# frame for a heavy mirror



## mickthetree (10 May 2009)

her indoors says the mirrors in our house all make her look an odd shape :wink: 

actually the mirrors are really cheap ones with wobbly glass.

I've been given a mirror that is dead flat. 875mm x 600mm and pretty darn heavy.

Never made a mirror frame before so any pointers on how to go about it?

I planned to use some of the quarter sawn oak I got from a nice man in Essex :wink: 

I planned to use a simple bridle joint for the corners, glued and maybe pinned? or is that not necessary?

Planned to cut a rebate at he back to house the mirror in, but what to use for the back? Should I pin a sheet of hardboard in to keep the mirror in the frame? I know it wont be seen, but seems a shame to whack hardboard on it. Is there a traditional method for this? Pin it in like a window pane?

Although the wood looks cracking (planned to use an oil and waxed finish??) I would quite like to add a decorative feature as the corners will appear butted together and a bit plain.

Maybe a beading on the inside edge of the frame?

I saw some frames at an antique place recently with carved flowers in the corners. I think these are arts and crafts style? I quite like this style and if anyone has any suggestions for something not too complicated I'd appreciate it.

I quite like this




too, but what finish could I use to achieve this look or is it just age?

Any pointers suggestions would be greatly appreciated.


----------



## SketchUp Guru (10 May 2009)

I think gluing and pinning bridle joint corners is a good idea. Lots of strength that way.

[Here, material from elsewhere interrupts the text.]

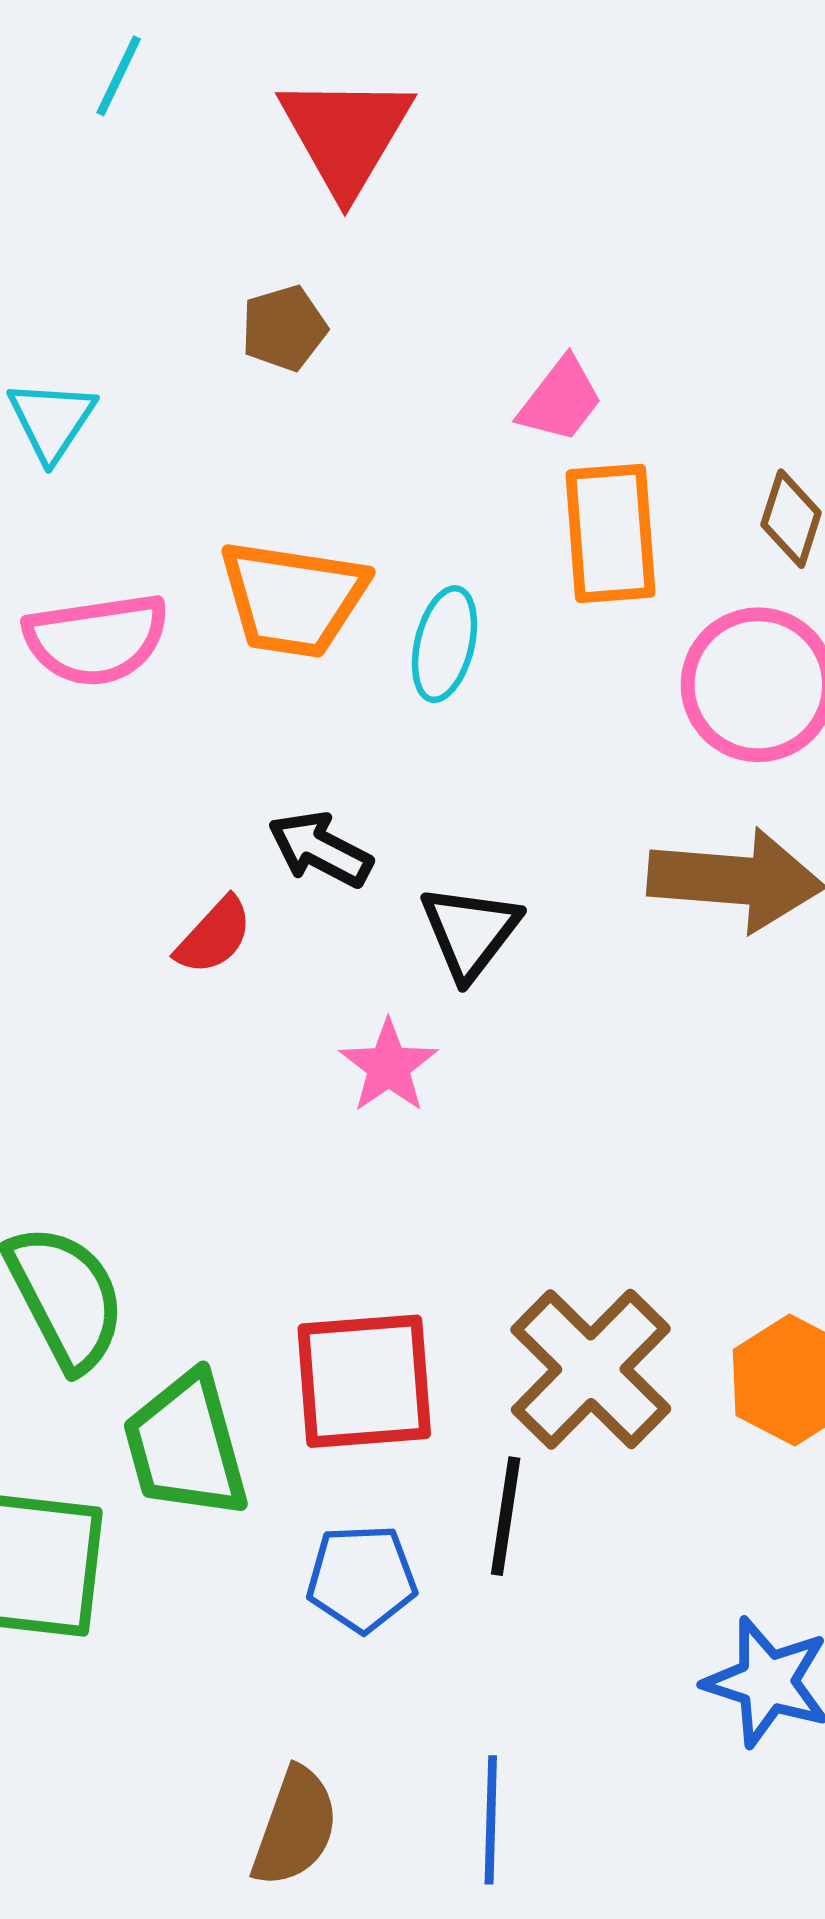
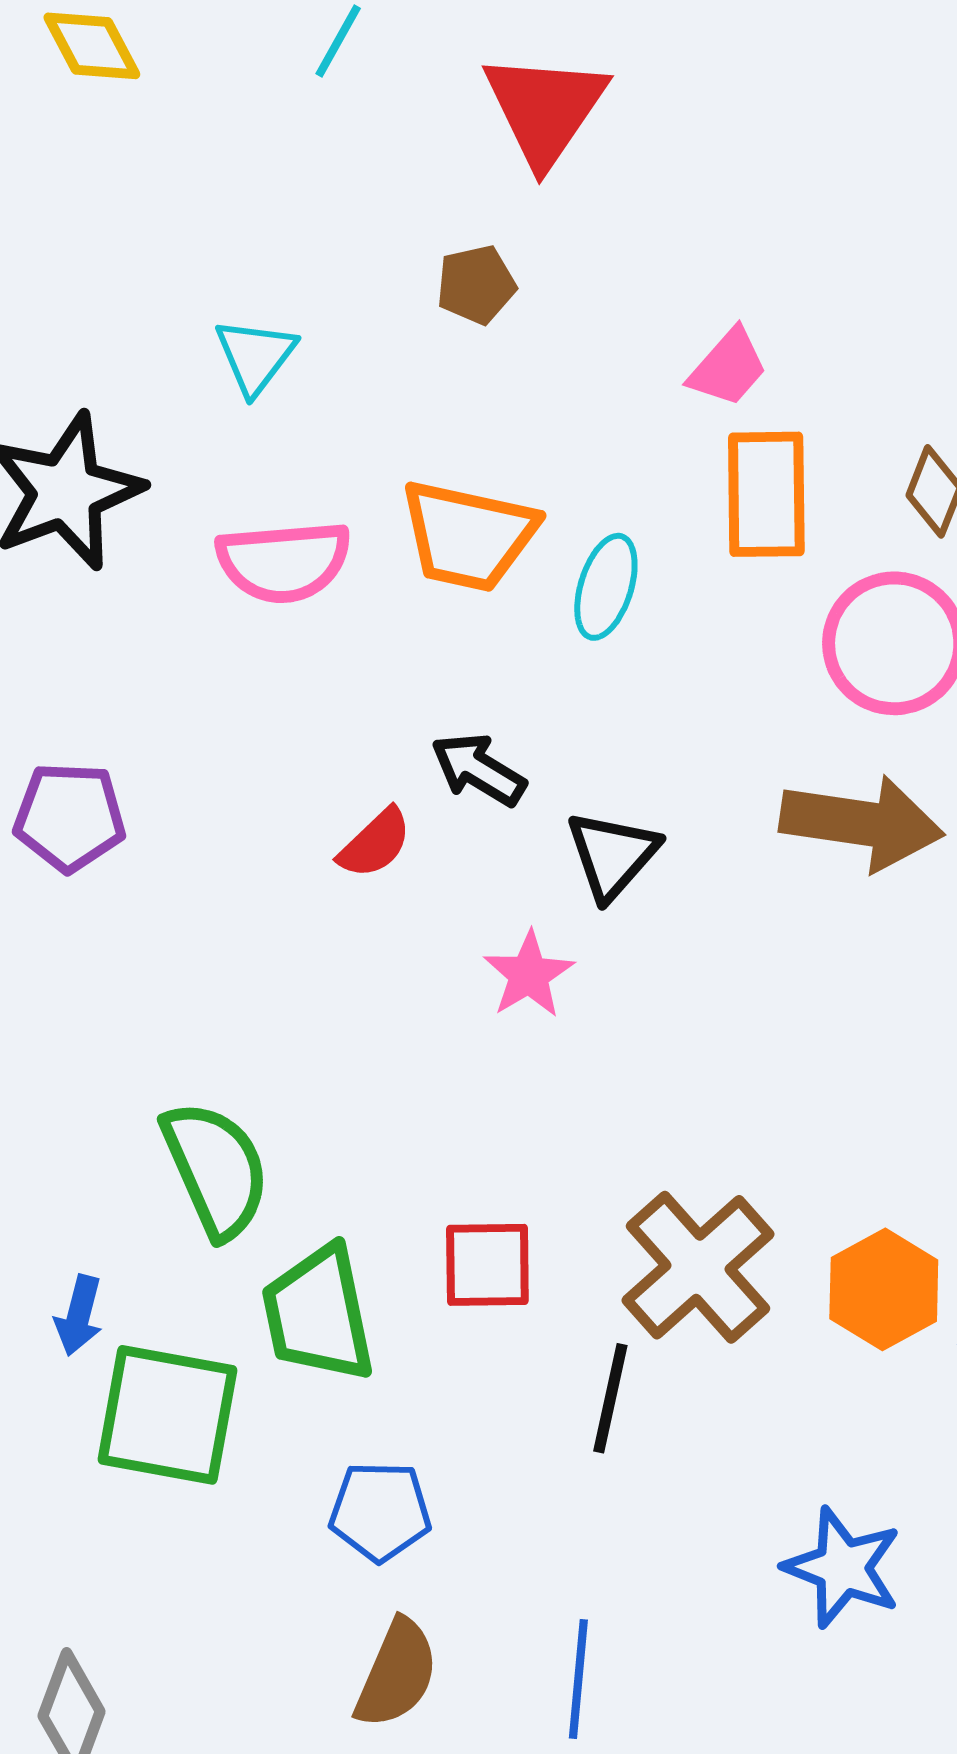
red square: (364, 1381) -> (487, 1265), size x0.7
blue pentagon: (362, 1578) -> (380, 1511), moved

If you don't want the pins to show, drill blind holes from the back.

I would put a piece of thin hardboard behind the mirror to back it up. If you are concerned about strengthening the frame further, you could make the hardboard back slightly larger than the mirror and screw it to the frame. Put it and the mirror in a stepped rebate. That would be a belt and braces sort of thing, though. The frame ought to be plenty strong.

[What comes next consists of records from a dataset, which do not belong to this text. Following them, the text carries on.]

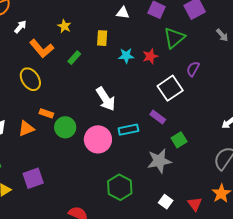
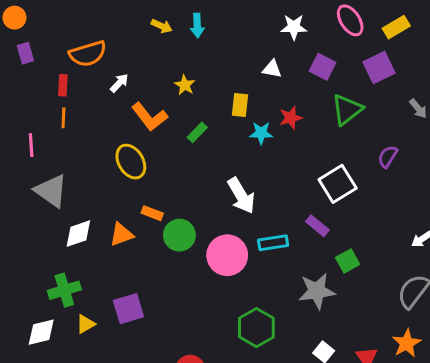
cyan star: (126, 56) -> (261, 133), moved
red star: (150, 56) -> (291, 118), moved
purple semicircle: (193, 69) -> (388, 156), moved

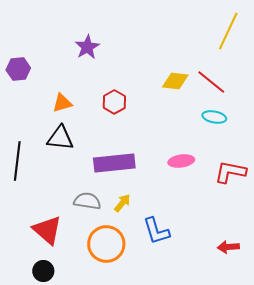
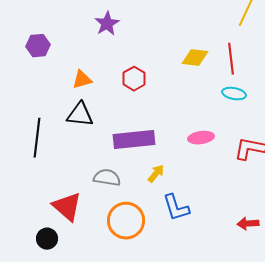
red line: (211, 82) -> (231, 59), turned 44
yellow arrow: (122, 203) -> (156, 174), moved
black circle: (43, 271) -> (47, 239), moved

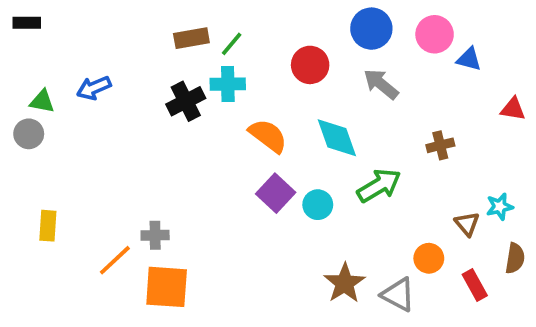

How do you plan to hang the mirror once it is framed? If by wire, you might consider terminating the wire around screws in the bottom rail of the frame and running it up through eyes in the stiles and across the back.

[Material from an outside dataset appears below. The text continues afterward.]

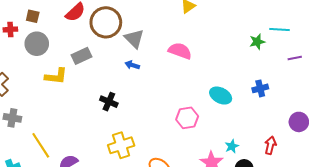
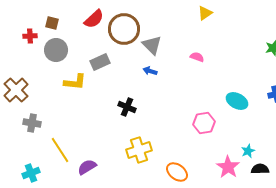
pink semicircle: (180, 51) -> (197, 57), size x0.6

If you did all of that, I think the house could fall down around the frame and it wouldn't come apart.


----------



## mickthetree (10 May 2009)

ah yes!! Hanging, I hadnt even considered that bit.  

That sounds like a great idea.

Chunky square cut modern oak seems to be the norm these days in the shops, but I'm rather up for something with a bit more... whats the word... style?

I like the idea of the pins showing on the front, I might use two pins and step them.

I'll sketch some ideas out and post them.


----------



## jasonB (10 May 2009)

I've done a couple of large mirrors and to get extra strength I cut a double rebate, one for the glass then a wider one for the backing (6mm MDF) and screwed the backing to the frame.

On this 7ft long one I also incorporated an angled cut so it could be hung on a french cleat. That one and this are joined with double No 20 biscuits into the corner blocks.

If you want A&C style then a mortice & tennon or bridal joints with a couple of ebony pegs would look good on the oak.

Jason


----------



## mickthetree (10 May 2009)

Hi Jason

Thanks ever so much for that. I really like the look of those.

I'm intrigued by how you did the french cleat? Did you put the angled cut on the top rail? or did it extend into the side rails somehow?

I'm also wondering how thin the rails can be. Only recently moved onto hardwood and it amazes me how much stronger it is than pine!!

I think I'll make some more sketches.

Cheers again

Paul


----------